Pas zeven was El Fideo ('de noedel') toen hij binnenkwam bij Central. Tien jaar later maakte hij zijn debuut en twintig jaar daarna is het tijd om naar huis te gaan. Al snel speelde de jonge buitenspeler zich in de kijker van Europese clubs. Zoals zoveel Zuid-Amerikaanse talenten maakte hij definitief naam bij Benfica, waarna een toptransfer naar Real Madrid volgde. Bij De Koninklijke was hij cruciaal in de Champions League-winst van 2014. Louis van Gaal haalde hem naar Engeland, maar in de Premier League liet hij slechts vleugjes van zijn brille zien. Bij Paris Saint-Germain en Juventus bouwde hij vervolgens een erelijst op waar menig voetballer jaloers op is.

Na wereldkampioen te zijn geworden met Argentinië, maakte Di María een terugkeer op het oude nest.

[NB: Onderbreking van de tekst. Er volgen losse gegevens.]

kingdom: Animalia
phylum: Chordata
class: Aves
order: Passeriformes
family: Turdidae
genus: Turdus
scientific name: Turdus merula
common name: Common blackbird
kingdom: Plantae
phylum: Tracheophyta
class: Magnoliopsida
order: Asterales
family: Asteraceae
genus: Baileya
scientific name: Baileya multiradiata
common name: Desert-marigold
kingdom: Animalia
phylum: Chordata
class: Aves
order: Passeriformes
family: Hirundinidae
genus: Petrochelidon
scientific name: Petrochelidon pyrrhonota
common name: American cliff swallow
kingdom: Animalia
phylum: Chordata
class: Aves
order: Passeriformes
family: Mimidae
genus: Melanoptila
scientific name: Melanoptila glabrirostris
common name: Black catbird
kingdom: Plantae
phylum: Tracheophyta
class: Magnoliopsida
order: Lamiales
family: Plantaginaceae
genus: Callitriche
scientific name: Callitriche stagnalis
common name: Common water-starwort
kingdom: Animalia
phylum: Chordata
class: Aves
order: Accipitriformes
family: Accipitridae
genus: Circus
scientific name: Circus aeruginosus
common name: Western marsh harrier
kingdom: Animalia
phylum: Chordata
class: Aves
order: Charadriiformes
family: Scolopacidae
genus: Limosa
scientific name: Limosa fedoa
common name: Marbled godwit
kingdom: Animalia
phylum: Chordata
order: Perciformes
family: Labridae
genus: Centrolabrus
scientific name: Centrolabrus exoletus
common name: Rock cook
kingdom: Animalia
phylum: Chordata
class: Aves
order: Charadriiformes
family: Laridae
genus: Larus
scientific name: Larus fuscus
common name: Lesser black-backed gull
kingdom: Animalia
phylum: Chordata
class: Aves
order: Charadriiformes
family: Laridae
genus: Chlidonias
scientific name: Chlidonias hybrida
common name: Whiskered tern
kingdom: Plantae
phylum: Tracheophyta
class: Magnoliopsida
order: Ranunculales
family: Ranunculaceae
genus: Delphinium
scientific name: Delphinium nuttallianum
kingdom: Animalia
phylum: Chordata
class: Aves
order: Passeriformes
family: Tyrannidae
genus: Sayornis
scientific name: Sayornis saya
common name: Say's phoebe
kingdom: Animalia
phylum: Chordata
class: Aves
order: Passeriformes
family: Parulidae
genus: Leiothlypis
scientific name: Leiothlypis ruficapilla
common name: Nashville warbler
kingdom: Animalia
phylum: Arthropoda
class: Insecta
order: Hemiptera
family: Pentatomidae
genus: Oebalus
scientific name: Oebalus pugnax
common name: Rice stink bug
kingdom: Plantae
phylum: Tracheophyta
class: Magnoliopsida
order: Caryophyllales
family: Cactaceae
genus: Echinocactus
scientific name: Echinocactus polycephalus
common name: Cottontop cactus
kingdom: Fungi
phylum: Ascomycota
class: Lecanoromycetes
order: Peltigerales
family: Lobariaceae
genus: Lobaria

Bij Benfica sloot de Argentijn zijn Europese avontuur indrukwekkend af. Over een transfer naar Rosario Central werd al langer gespeculeerd, maar tot zijn spijt maakten doodsbedreigingen van criminele bendes in Rosario dit onmogelijk. De veiligheid van zijn gezin stond voorop, en dus werd de transfer uitgesteld.
In overleg met de club, lokale autoriteiten en zijn familie besloot Di María een jaar later alsnog de stap te zetten. Afgelopen maandag werd hij officieel gepresenteerd in het stadion waar hij als jonge jongen furore maakte: het Gigante de Arroyito. In een bomvol stadion hing een emotionele sfeer. Di María tekende een contract voor één seizoen, met optie op verlenging, en zal rugnummer 11 dragen.